А вот догоняет меня еще один фанатик. Либо он еще больший фанатик, чем я, либо лучше владеет лыжами. Иначе почему же он меня догоняет? В другое время, лет пятнадцать или хотя бы десять назад, я, услышав за спиной напряженное нарастание погони, прибавил бы шагу и позволил бы обогнать себя только на самом быстром ходу. Теперь что-то новое и непонятное шевельнулось во мне. А я прислушивался к этому новому и не очень удивлялся. Может, и правда, возраст – не просто слова, или, может, что-нибудь неожиданно перевернулось в моем сознании?
Прежде всего я остановился, а потом сделал шаг в сторону. Долговязый, очкастый, с бородкой под Хемингуэя сынок профессора шел шагах в тридцати. Я подождал, пока он пройдет мимо, и тогда только снова встал на лыжню. Я поймал себя на том, что мне не хочется его догонять, хотя некоторое время без усилий я шел за ним и он от меня ни капли не отрывался. Если это был предел парня, то я смял бы его очень быстро. Но вот мне не хотелось сминать. Пижон, стиляга, интеллигентный хлюпик обошел меня и идет впереди. Красные лыжи перекликаются с красным свитером, на рыжей шевелюре тает снег. Длинные руки бросают, бросают вперед палки. Во всей его долговязой фигуре чувствуется превосходство, торжество победы, насмешка. А я (непостижимо!) и не пытаюсь наступить ему на пятки, властно, неумолимо потребовать лыжню.

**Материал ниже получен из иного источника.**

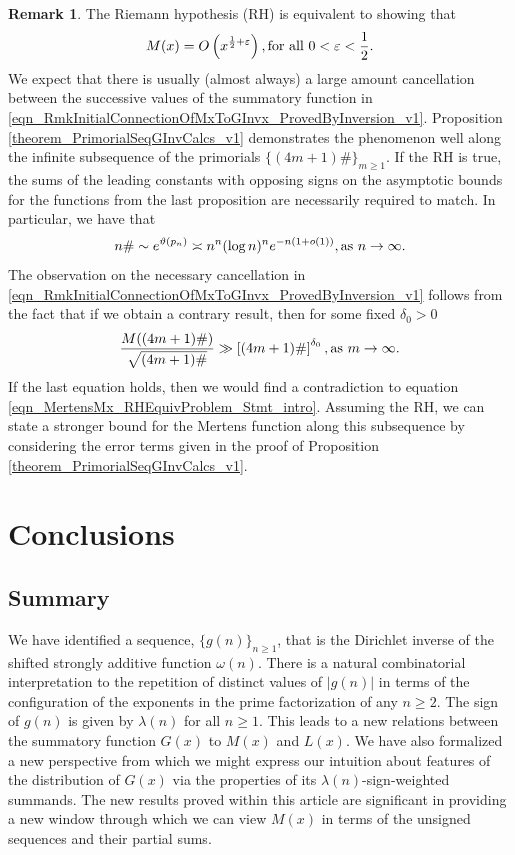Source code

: \documentclass[11pt,reqno,a4letter]{article}
\newcommand{\hlocalref}[1]{\hyperref[#1]{\ref{#1}}}
\numberwithin{equation}{section}
\numberwithin{figure}{section}
\numberwithin{table}{section}
\theoremstyle{plain}
\numberwithin{theorem}{section}
\theoremstyle{definition}
\newtheorem{remark}[theorem]{Remark}
\theoremstyle{remark}
\newcommand{\mathtext}[1]{\text{\rm #1}}
\begin{document}
\begin{remark}
\label{remark_LocalCancellationWithGxAlongThePrimorialsUnderTheRH} 
The Riemann hypothesis (RH) is equivalent to showing that 
\begin{equation} 
\label{eqn_MertensMx_RHEquivProblem_Stmt_intro} 
M(x) = O\left(x^{\frac{1}{2}+\varepsilon}\right), \mathtext{ for all } 0 < \varepsilon < \frac{1}{2}.
\end{equation}
We expect that there is usually (almost always) 
a large amount cancellation between the successive 
values of the summatory function in 
\eqref{eqn_RmkInitialConnectionOfMxToGInvx_ProvedByInversion_v1}. 
Proposition \hlocalref{theorem_PrimorialSeqGInvCalcs_v1} 
demonstrates the phenomenon well along the infinite 
subsequence of the primorials $\{(4m+1)\#\}_{m \geq 1}$. 
If the RH is true, the sums of the leading constants with opposing signs 
on the asymptotic bounds for the functions from the last proposition 
are necessarily required to match. 
In particular, we have that 
\cite{DUSART-1999,DUSART-2010} 
\[
n\# \sim e^{\vartheta(p_n)} \asymp n^n (\log n)^n e^{-n(1+o(1))}, 
     \mathtext{ as } n \rightarrow \infty. 
\]
The observation on the necessary cancellation in 
\eqref{eqn_RmkInitialConnectionOfMxToGInvx_ProvedByInversion_v1}
follows from the fact that if we obtain a contrary result, 
then for some fixed $\delta_0 > 0$
\[
\frac{M((4m+1)\#)}{\sqrt{(4m+1)\#}} \gg \left[(4m+1)\#\right]^{\delta_0}, 
     \mathtext{ as } m \rightarrow \infty. 
\]
If the last equation holds, then we would find a contradiction to 
equation \eqref{eqn_MertensMx_RHEquivProblem_Stmt_intro}. 
Assuming the RH, we can state a stronger bound for the 
Mertens function along this subsequence by considering the 
error terms given in the proof of 
Proposition \hlocalref{theorem_PrimorialSeqGInvCalcs_v1}. 
\end{remark}

\section{Conclusions}

\subsection{Summary}

We have identified a sequence, 
$\{g(n)\}_{n \geq 1}$, that is the Dirichlet inverse of the 
shifted strongly additive function $\omega(n)$. 
There is a natural 
combinatorial interpretation to the repetition of distinct values 
of $|g(n)|$ in terms of the configuration of the 
exponents in the prime factorization of any $n \geq 2$. 
The sign of $g(n)$ is given by $\lambda(n)$ for all $n \geq 1$. 
This leads to a new relations between the 
summatory function $G(x)$ to $M(x)$ and $L(x)$. 
We have also formalized a new perspective from which we might express 
our intuition about features of the distribution of $G(x)$ 
via the properties of its $\lambda(n)$-sign-weighted summands.
The new results proved within this article 
are significant in providing a new window through which we can view $M(x)$ 
in terms of the unsigned sequences and their partial sums. 
\end{document}
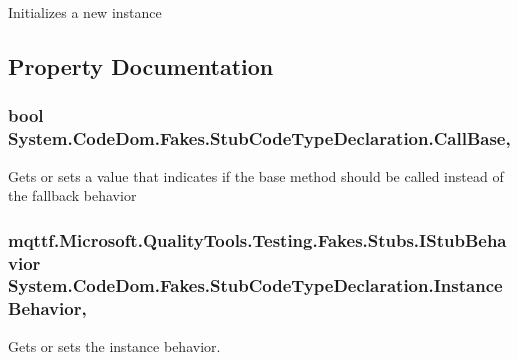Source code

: Initializes a new instance



\subsection{Property Documentation}
\hypertarget{class_system_1_1_code_dom_1_1_fakes_1_1_stub_code_type_declaration_a83c8d6302fa0e49746095b31002cb4b1}{
\subsubsection[{Call\-Base}]{\setlength{\rightskip}{0pt plus 5cm}bool System.\-Code\-Dom.\-Fakes.\-Stub\-Code\-Type\-Declaration.\-Call\-Base\hspace{0.3cm}{\ttfamily [get]}, {\ttfamily [set]}}}\label{class_system_1_1_code_dom_1_1_fakes_1_1_stub_code_type_declaration_a83c8d6302fa0e49746095b31002cb4b1}


Gets or sets a value that indicates if the base method should be called instead of the fallback behavior

\hypertarget{class_system_1_1_code_dom_1_1_fakes_1_1_stub_code_type_declaration_ae5ab494efdee1402bb4268787abfd93c}{
\subsubsection[{Instance\-Behavior}]{\setlength{\rightskip}{0pt plus 5cm}mqttf.\-Microsoft.\-Quality\-Tools.\-Testing.\-Fakes.\-Stubs.\-I\-Stub\-Behavior System.\-Code\-Dom.\-Fakes.\-Stub\-Code\-Type\-Declaration.\-Instance\-Behavior\hspace{0.3cm}{\ttfamily [get]}, {\ttfamily [set]}}}\label{class_system_1_1_code_dom_1_1_fakes_1_1_stub_code_type_declaration_ae5ab494efdee1402bb4268787abfd93c}


Gets or sets the instance behavior.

Постепенно долговязый стал удаляться от меня, и это значило, что я сбавляю скорость. «Черт с тобой, уходи, мчись, задыхайся, выбивайся из последних сил! Я не вижу, зачем это нужно делать. Тебя уже не видно, ты уже скрылся за деревьями? Тем лучше! Я пойду один, как хочу и даже куда я хочу. Возьму и сверну с вашей нелепой круговой лыжни. Разве мало в лесу простору? Буду идти и смотреть на лес, на белый снег и синее небо. Хватит! Пятнадцать лет я бегал на лыжах, вкладывая все силы, не щадя сердца. В деснах появлялась боль, обильно набегала слюна, в глубине легких было так, как если бы во все легочные пузырьки под давлением нагнетали воздух, и надо было ждать, когда наступит второе дыхание. И надо было не думать ни о чем, смотреть и смотреть себе под ноги, на лыжи, вонзающиеся поочередно в белое пространство, которому все нет и нет конца».
Тяжелое дыхание послышалось сзади, и я снова сделал шаг в сторону. Теперь меня обгонял не юноша с запущенной бородой, а худой шестидесятилетний человек. Раздевшись до пояса и, видимо, побросав одежду прямо в лесу, энтузиаст рвался вперед.
– Очкастый с тарзаньей прической далеко? – крикнул он мне на ходу.
– Не очень, можно еще догнать.
– Так что же вы, черт возьми, не догоняете? Что вы раскисли? А ну-ка за мной, за мной! Хотите кусочек сахару под язык? Хорошо помогает.
– Я не раскис, просто я не хочу так мчаться. Если вы хотите, валяйте!